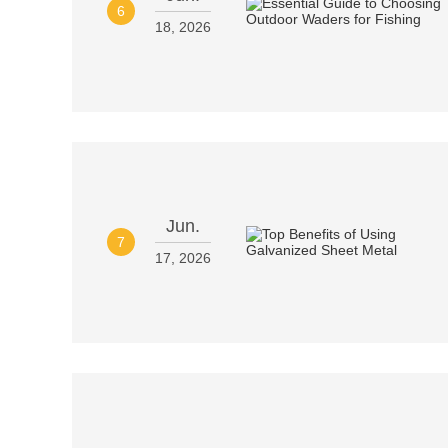
6
18, 2026
Jun.
7
17, 2026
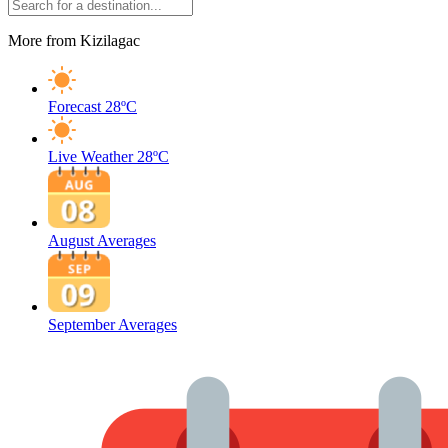
More from Kizilagac
Forecast
28ºC
Live Weather
28ºC
August Averages
September Averages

+++++

_TASK INSTRUCTIONS_. The records above need to be restated word for word, with the pictures left out.

_TASK RESULT_.
6
18, 2026
Jun.
7
17, 2026
More from Kizilagac
Forecast
28ºC
Live Weather
28ºC
August Averages
September Averages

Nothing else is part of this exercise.